**Task**. Please write out all the lines below again with "phylum" swapped for "division" and everything else unchanged. Omit the pictures from your answer.

**Dataset entries**.

## BEGIN

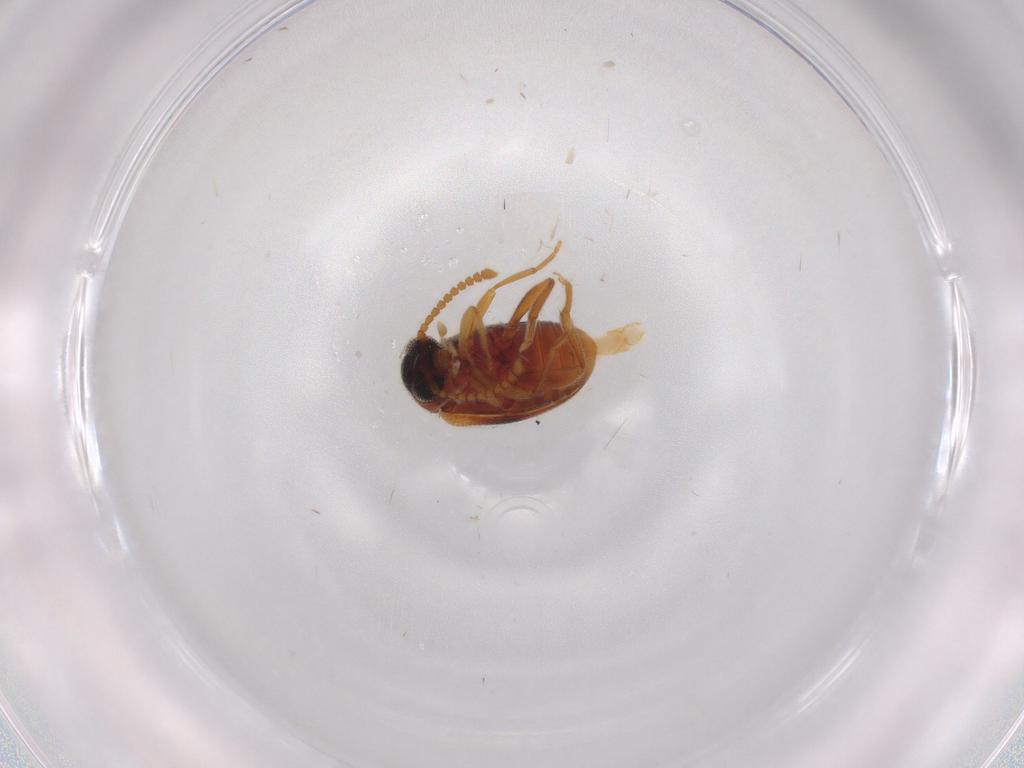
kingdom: Animalia
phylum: Arthropoda
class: Insecta
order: Coleoptera
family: Aderidae
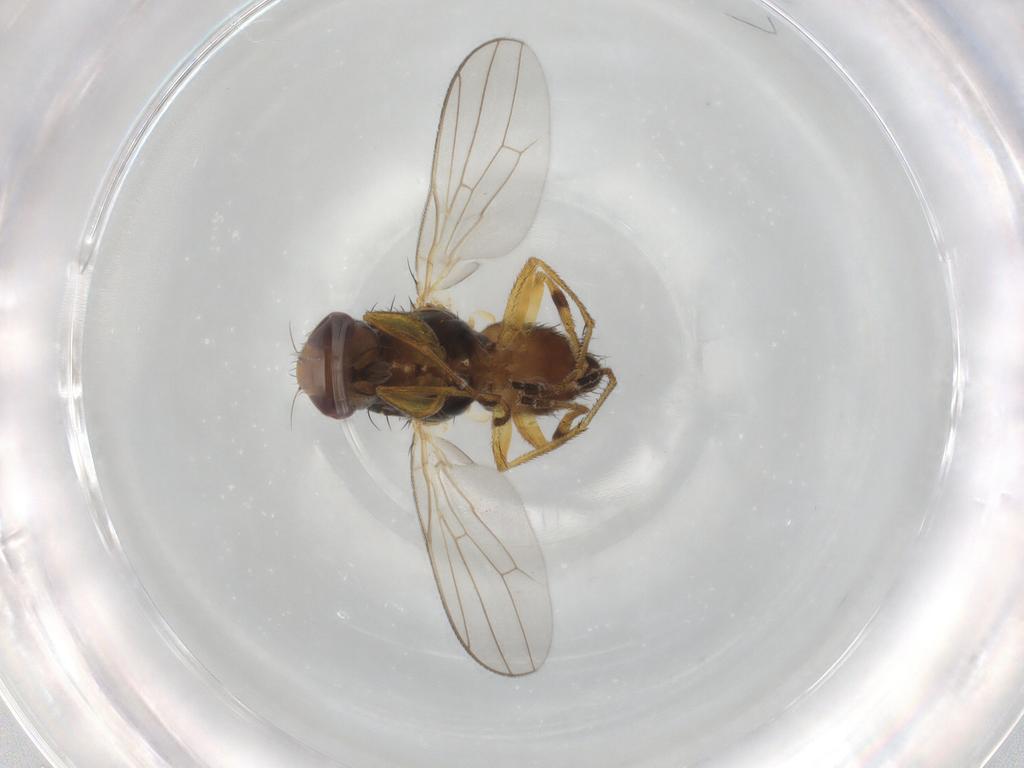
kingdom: Animalia
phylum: Arthropoda
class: Insecta
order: Diptera
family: Chloropidae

## END

**Worked answer**.
kingdom: Animalia
division: Arthropoda
class: Insecta
order: Coleoptera
family: Aderidae
kingdom: Animalia
division: Arthropoda
class: Insecta
order: Diptera
family: Chloropidae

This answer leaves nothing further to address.